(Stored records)
++++++++
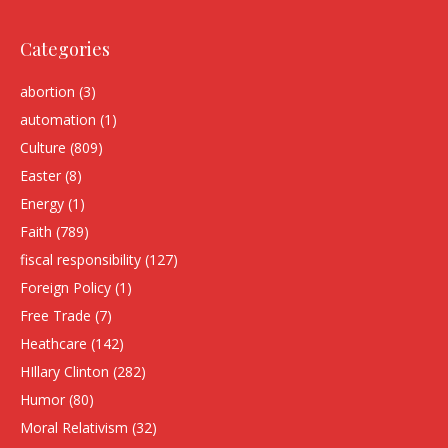
Categories
abortion
(3)
automation
(1)
Culture
(809)
Easter
(8)
Energy
(1)
Faith
(789)
fiscal responsibility
(127)
Foreign Policy
(1)
Free Trade
(7)
Heathcare
(142)
HIllary Clinton
(282)
Humor
(80)
Moral Relativism
(32)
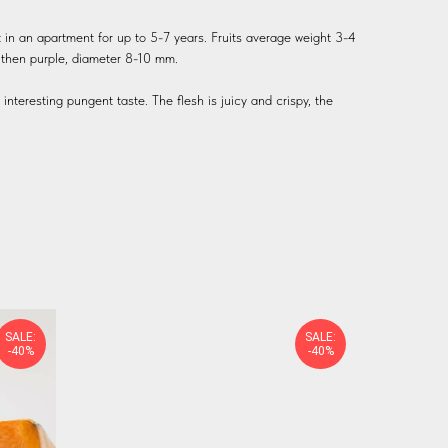
 in an apartment for up to 5-7 years. Fruits average weight 3-4
h, then purple, diameter 8-10 mm.
nteresting pungent taste. The flesh is juicy and crispy, the
SALE:
SALE:
-40%
-40%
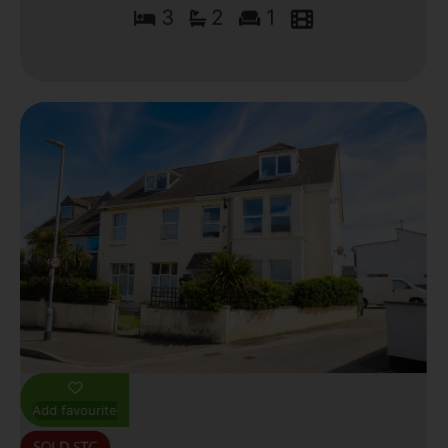
3
2
1
Add favourite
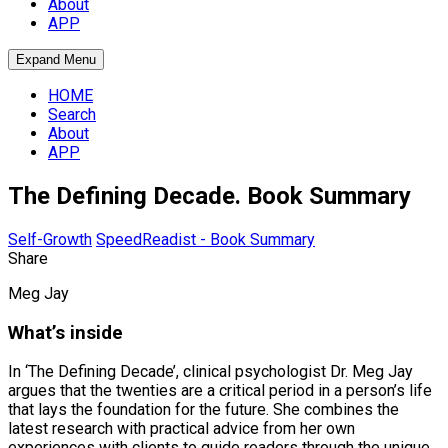
About
APP
Expand Menu
HOME
Search
About
APP
The Defining Decade. Book Summary
Self-Growth
SpeedReadist - Book Summary
Share
Meg Jay
What’s inside
In ‘The Defining Decade’, clinical psychologist Dr. Meg Jay
argues that the twenties are a critical period in a person’s life
that lays the foundation for the future. She combines the
latest research with practical advice from her own
experiences with clients to guide readers through the unique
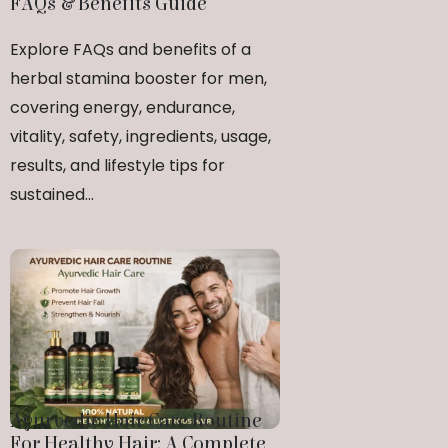
FAQs & Benefits Guide
Explore FAQs and benefits of a
herbal stamina booster for men,
covering energy, endurance,
vitality, safety, ingredients, usage,
results, and lifestyle tips for
sustained...
Ayurvedic Hair Care Routine
For Healthy Hair: A Complete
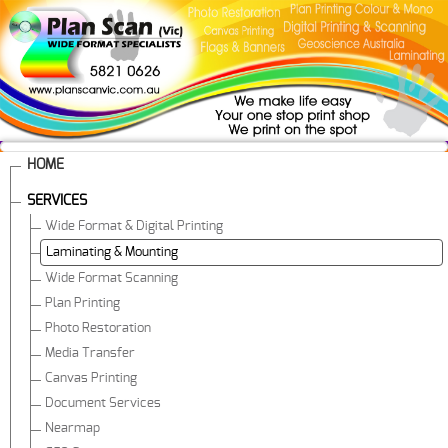
HOME
SERVICES
Wide Format & Digital Printing
Laminating & Mounting
Wide Format Scanning
Plan Printing
Photo Restoration
Media Transfer
Canvas Printing
Document Services
Nearmap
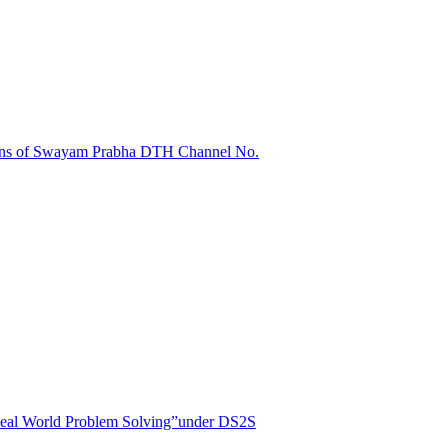
sions of Swayam Prabha DTH Channel No.
r Real World Problem Solving”under DS2S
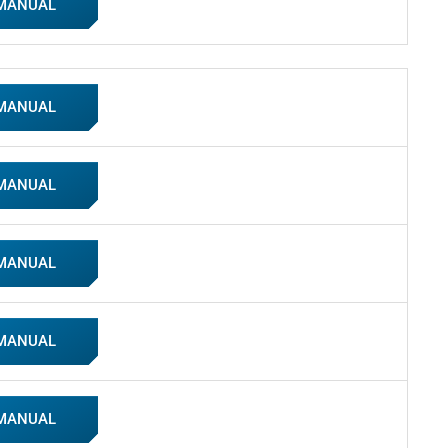
 MANUAL
 MANUAL
 MANUAL
 MANUAL
 MANUAL
 MANUAL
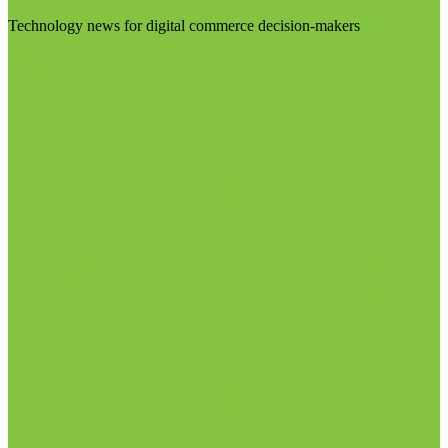
Technology news for digital commerce decision-makers
Visit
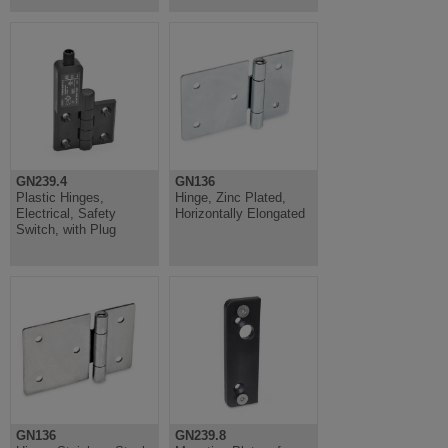
GN239.4
GN136
Plastic Hinges,
Hinge, Zinc Plated,
Electrical, Safety
Horizontally Elongated
Switch, with Plug
GN136
GN239.8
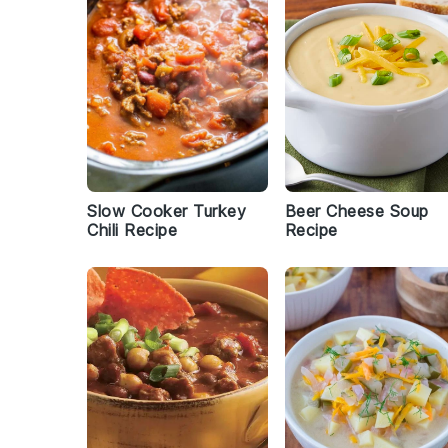
Slow Cooker Turkey
Beer Cheese Soup
Chili Recipe
Recipe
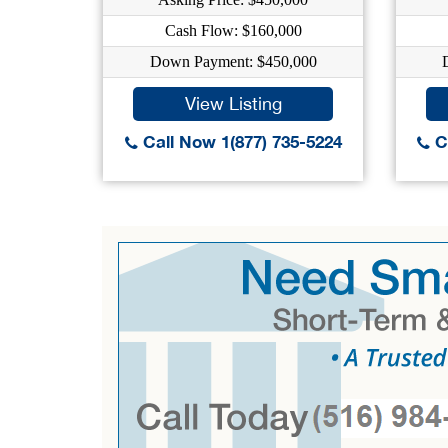
Cash Flow: $160,000
Down Payment: $450,000
View Listing
Call Now 1(877) 735-5224
Ca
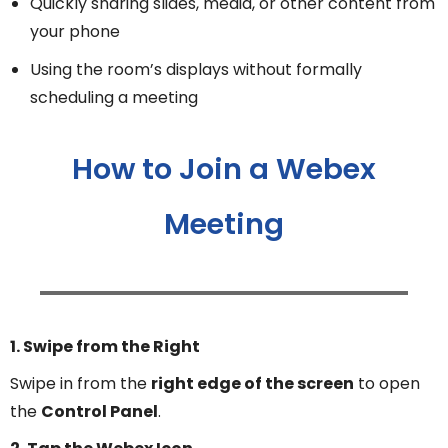
Quickly sharing slides, media, or other content from
your phone
Using the room’s displays without formally
scheduling a meeting
How to Join a Webex
Meeting
1. Swipe from the Right
Swipe in from the
right edge of the screen
to open
the
Control Panel
.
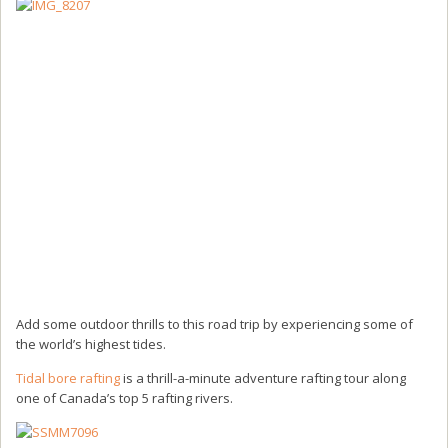
Add some outdoor thrills to this road trip by experiencing some of
the world’s highest tides.
Tidal bore rafting
is a thrill-a-minute adventure rafting tour along
one of Canada’s top 5 rafting rivers.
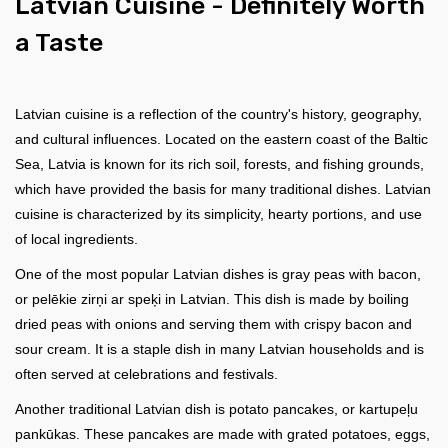
Latvian Сuisine - Definitely Worth
a Taste
Latvian cuisine is a reflection of the country's history, geography,
and cultural influences. Located on the eastern coast of the Baltic
Sea, Latvia is known for its rich soil, forests, and fishing grounds,
which have provided the basis for many traditional dishes. Latvian
cuisine is characterized by its simplicity, hearty portions, and use
of local ingredients.
One of the most popular Latvian dishes is gray peas with bacon,
or pelēkie zirņi ar speķi in Latvian. This dish is made by boiling
dried peas with onions and serving them with crispy bacon and
sour cream. It is a staple dish in many Latvian households and is
often served at celebrations and festivals.
Another traditional Latvian dish is potato pancakes, or kartupeļu
pankūkas. These pancakes are made with grated potatoes, eggs,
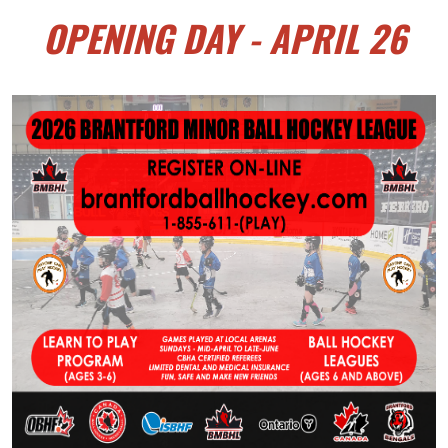
OPENING DAY - APRIL 26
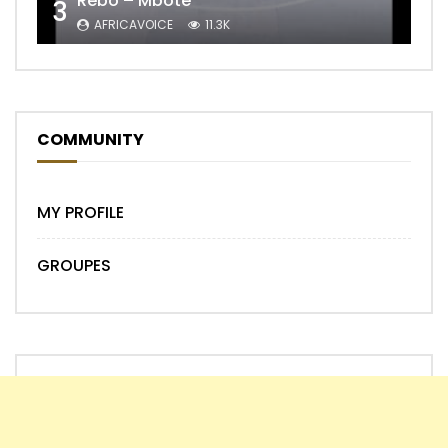
Rebo – Mbote
3
AFRICAVOICE
11.3K
COMMUNITY
MY PROFILE
GROUPES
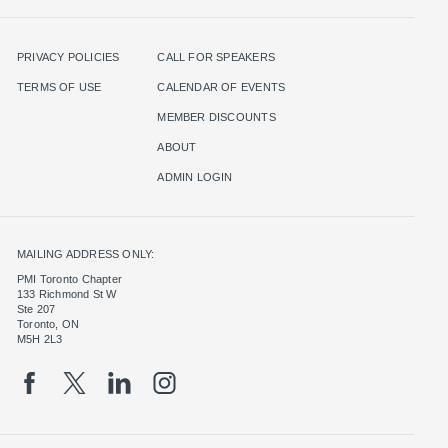
PRIVACY POLICIES
CALL FOR SPEAKERS
TERMS OF USE
CALENDAR OF EVENTS
MEMBER DISCOUNTS
ABOUT
ADMIN LOGIN
MAILING ADDRESS ONLY:
PMI Toronto Chapter
133 Richmond St W
Ste 207
Toronto, ON
M5H 2L3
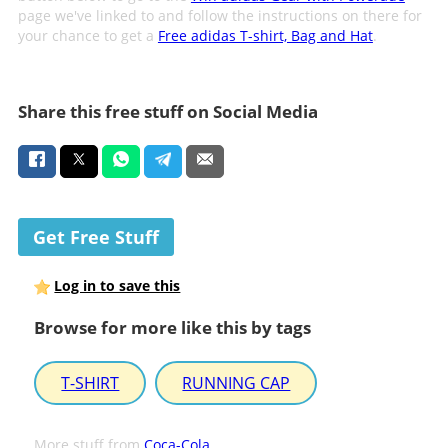
page we've linked to and follow the instructions on there for
your chance to get a
Free adidas T-shirt, Bag and Hat
.
Share this free stuff on Social Media
Get Free Stuff
Log in to save this
Browse for more like this by tags
T-SHIRT
RUNNING CAP
More stuff from
Coca-Cola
++++++++
Take every entry and repeat it verbatim, minus the pictures.

RESPONSE BELOW:
Categories
abortion
(3)
automation
(1)
Culture
(809)
Easter
(8)
Energy
(1)
Faith
(789)
fiscal responsibility
(127)
Foreign Policy
(1)
Free Trade
(7)
Heathcare
(142)
HIllary Clinton
(282)
Humor
(80)
Moral Relativism
(32)
 in an apartment for up to 5-7 years. Fruits average weight 3-4
h, then purple, diameter 8-10 mm.
nteresting pungent taste. The flesh is juicy and crispy, the
SALE:
SALE:
-40%
-40%
3
2
1
Add favourite
About
APP
Expand Menu
HOME
Search
About
APP
The Defining Decade. Book Summary
Self-Growth
SpeedReadist - Book Summary
Share
Meg Jay
What’s inside
In ‘The Defining Decade’, clinical psychologist Dr. Meg Jay
argues that the twenties are a critical period in a person’s life
that lays the foundation for the future. She combines the
latest research with practical advice from her own
experiences with clients to guide readers through the unique
FAQs & Benefits Guide
Explore FAQs and benefits of a
herbal stamina booster for men,
covering energy, endurance,
vitality, safety, ingredients, usage,
results, and lifestyle tips for
sustained...
Ayurvedic Hair Care Routine
For Healthy Hair: A Complete
HOME
SERVICES
Wide Format & Digital Printing
Laminating & Mounting
Wide Format Scanning
Plan Printing
Photo Restoration
Media Transfer
Canvas Printing
Document Services
Nearmap
sions of Swayam Prabha DTH Channel No.
r Real World Problem Solving”under DS2S
 MANUAL
 MANUAL
 MANUAL
 MANUAL
 MANUAL
 MANUAL
Technology news for digital commerce decision-makers
Visit
GN239.4
GN136
Plastic Hinges,
Hinge, Zinc Plated,
Electrical, Safety
Horizontally Elongated
Switch, with Plug
GN136
GN239.8
Slow Cooker Turkey
Beer Cheese Soup
Chili Recipe
Recipe
Cash Flow: $160,000
Down Payment: $450,000
View Listing
Call Now 1(877) 735-5224
Ca
Quickly sharing slides, media, or other content from
your phone
Using the room’s displays without formally
scheduling a meeting
How to Join a Webex
Meeting
1. Swipe from the Right
Swipe in from the
right edge of the screen
to open
the
Control Panel
.
Add some outdoor thrills to this road trip by experiencing some of
the world’s highest tides.
Tidal bore rafting
is a thrill-a-minute adventure rafting tour along
one of Canada’s top 5 rafting rivers.
Latvian Сuisine - Definitely Worth
a Taste
Latvian cuisine is a reflection of the country's history, geography,
and cultural influences. Located on the eastern coast of the Baltic
Sea, Latvia is known for its rich soil, forests, and fishing grounds,
which have provided the basis for many traditional dishes. Latvian
cuisine is characterized by its simplicity, hearty portions, and use
of local ingredients.
One of the most popular Latvian dishes is gray peas with bacon,
or pelēkie zirņi ar speķi in Latvian. This dish is made by boiling
dried peas with onions and serving them with crispy bacon and
sour cream. It is a staple dish in many Latvian households and is
often served at celebrations and festivals.
Another traditional Latvian dish is potato pancakes, or kartupeļu
pankūkas. These pancakes are made with grated potatoes, eggs,
OPENING DAY - APRIL 26
Rebo – Mbote
3
AFRICAVOICE
11.3K
COMMUNITY
MY PROFILE
GROUPES
PRIVACY POLICIES
CALL FOR SPEAKERS
TERMS OF USE
CALENDAR OF EVENTS
MEMBER DISCOUNTS
ABOUT
ADMIN LOGIN
MAILING ADDRESS ONLY:
PMI Toronto Chapter
133 Richmond St W
Ste 207
Toronto, ON
M5H 2L3
page we've linked to and follow the instructions on there for
your chance to get a
Free adidas T-shirt, Bag and Hat
.
Share this free stuff on Social Media
Get Free Stuff
Log in to save this
Browse for more like this by tags
T-SHIRT
RUNNING CAP
More stuff from
Coca-Cola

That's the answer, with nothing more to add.